» **WHAT TO PRODUCE**:
From the entries, copy out every line in which the word "Miniature" is found.

Recorded data
##############################

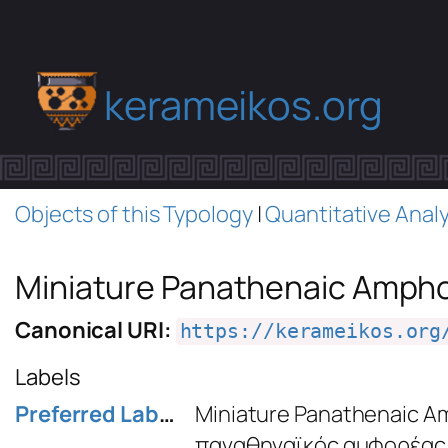
kerameikos.org
Objects of this Typology
|
Quantitative Analy
Miniature Panathenaic Amph
Canonical URI:
https://kerameikos.org
Labels
Preferred Label
Miniature Panathenaic A
παναθηναϊκός αμφορέας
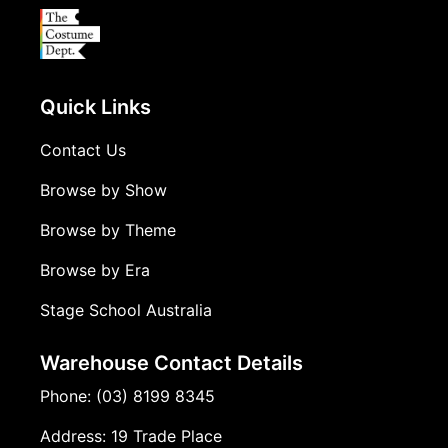
Quick Links
Contact Us
Browse by Show
Browse by Theme
Browse by Era
Stage School Australia
Warehouse Contact Details
Phone: (03) 8199 8345
Address: 19 Trade Place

##############################

» **EXERCISE SOLUTION**:
Miniature Panathenaic Amph
Miniature Panathenaic A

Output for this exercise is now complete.